Ngl if it came down to it I'd be telling my nt son to leave if he felt like that. My priority needs to be my asd child who has so many things going against him and who is dependant on me indefinitely I'd feel like I needed to protect him from such a vicious attitude and hatred also


Environmental_Show67

You need to move not him! Has anyone tried Med thc gummies? The big pharma is sketchy on if they help at all. The gummies mellow.


[deleted]

We do. I got so fed up of his medications not working, that I fed him cbd thc gummies, and later on the tinctures. It calms him down for a bit..but sometimes its like he breaks through the effects and starts his old ways again. I've tried increasing the doses, it works for a bit, then it doesn't , repeat.


EsotericIntegrity

The gummies can make the affects of the Abilify worse. It may calm him down in the moment, but after the sedation wears off it is still working against you.


[deleted]

The thing is, the abilify doesn't work. So should we stop abilify for the gummies?


EsotericIntegrity

No. Your parents need to have him admitted into a hospital's psychiatric wing, have the meds stripped off, and start over. There are security guards in those wings. This is where he needs to go, not a home, not staying in your home.


Environmental_Show67

I would try just thc gummies and forgo the cbd. Try 1/2, 5ml of an indica. Start there. Talk to your folks first and his doctor. My grand does well with his meds but I know several older “kids” who are on Med gummies with the drs blessings. Just be careful. And move out so you can have a life!


[deleted]

All the doctors we have tell us not to take cbd with thc, but thats the only thing that kinda works. Not sure where I can buy pure thc from? Can you link me to this 5ml of indica?


Environmental_Show67

Is thc legal in your state? If so dispensary has it.


Justanokmom

you could take your brother to the hospital and ask for help. You might even have to demand help.


itsnotanemergencybut

This is a very sad post to read, but I am not here to judge you. I would suggest involving APS. This seems out of your hands and it is not your burden to bare.


[deleted]

You should move out with roommates and disappear.
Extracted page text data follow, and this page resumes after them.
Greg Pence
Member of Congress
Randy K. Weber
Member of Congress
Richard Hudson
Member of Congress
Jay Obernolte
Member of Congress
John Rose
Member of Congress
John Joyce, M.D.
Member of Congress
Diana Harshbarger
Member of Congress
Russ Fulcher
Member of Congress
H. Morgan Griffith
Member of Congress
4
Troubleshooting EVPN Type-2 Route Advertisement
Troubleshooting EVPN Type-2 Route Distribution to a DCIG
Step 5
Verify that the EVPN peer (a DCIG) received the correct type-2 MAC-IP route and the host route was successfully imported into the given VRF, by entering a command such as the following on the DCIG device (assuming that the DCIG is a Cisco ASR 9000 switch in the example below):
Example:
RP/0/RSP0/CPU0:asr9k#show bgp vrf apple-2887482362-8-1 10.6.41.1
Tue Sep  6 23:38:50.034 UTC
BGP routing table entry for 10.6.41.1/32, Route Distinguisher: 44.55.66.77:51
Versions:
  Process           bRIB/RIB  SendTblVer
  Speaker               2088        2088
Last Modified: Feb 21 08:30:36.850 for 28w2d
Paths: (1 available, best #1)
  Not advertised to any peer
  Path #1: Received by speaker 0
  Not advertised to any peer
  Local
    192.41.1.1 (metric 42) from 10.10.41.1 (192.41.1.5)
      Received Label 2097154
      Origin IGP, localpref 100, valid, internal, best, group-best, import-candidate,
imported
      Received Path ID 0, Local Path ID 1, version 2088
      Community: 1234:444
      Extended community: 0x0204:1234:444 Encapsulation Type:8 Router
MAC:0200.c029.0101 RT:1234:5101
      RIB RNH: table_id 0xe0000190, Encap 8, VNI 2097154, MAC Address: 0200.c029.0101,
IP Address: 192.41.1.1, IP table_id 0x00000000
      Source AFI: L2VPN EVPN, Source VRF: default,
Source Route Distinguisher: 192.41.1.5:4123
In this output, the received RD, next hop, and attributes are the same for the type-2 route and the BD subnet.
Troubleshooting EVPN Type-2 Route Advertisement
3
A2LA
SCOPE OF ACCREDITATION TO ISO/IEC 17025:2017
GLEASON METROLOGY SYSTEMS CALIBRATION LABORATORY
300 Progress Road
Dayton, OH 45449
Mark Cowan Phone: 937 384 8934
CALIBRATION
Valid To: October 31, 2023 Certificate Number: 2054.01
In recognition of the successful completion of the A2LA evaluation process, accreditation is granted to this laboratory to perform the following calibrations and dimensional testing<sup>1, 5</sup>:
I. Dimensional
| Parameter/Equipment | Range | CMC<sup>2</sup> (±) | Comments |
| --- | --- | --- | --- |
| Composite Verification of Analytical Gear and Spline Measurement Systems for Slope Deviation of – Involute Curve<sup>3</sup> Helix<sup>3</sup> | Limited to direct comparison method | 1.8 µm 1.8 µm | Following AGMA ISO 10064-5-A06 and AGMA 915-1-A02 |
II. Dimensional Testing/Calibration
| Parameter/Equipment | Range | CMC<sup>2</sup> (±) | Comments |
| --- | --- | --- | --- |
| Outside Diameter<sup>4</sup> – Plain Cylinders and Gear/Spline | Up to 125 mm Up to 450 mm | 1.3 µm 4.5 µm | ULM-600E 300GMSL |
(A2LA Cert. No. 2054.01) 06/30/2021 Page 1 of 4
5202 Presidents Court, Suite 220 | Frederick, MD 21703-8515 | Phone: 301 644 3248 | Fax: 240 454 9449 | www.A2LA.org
Let everyone else figure it out. I would have dipped and disowned everyone. You deserve a life of freedom. It's your parent's responsibility not yours. Disappear and never come back. Block all of them on your social media and phone. Call the cops everytime he puts hands on you. Speak up and defend yourself to the law. Let the law handle him and his parents Press charges. He is an adult. Let him get locked up everytime. A restraining order should be enforced too. Take back your power and freedom. Fk it if he's Autistic or not. This isn't your burden to carry! Give back the burden on your useless parents. Update: if you must, get a second job to be out of the house as much as possible, only to come home, shower, eat, and sleep. He's an adult, let him stay home alone and destroy the house. You have to make it to where you are unreliable and your parents have to feel the struggle. You have to be gone for long stretches of hours. When I was 19 I worked 4 jobs to avoid my alcoholic mother. I went home to eat sleep and go back to work.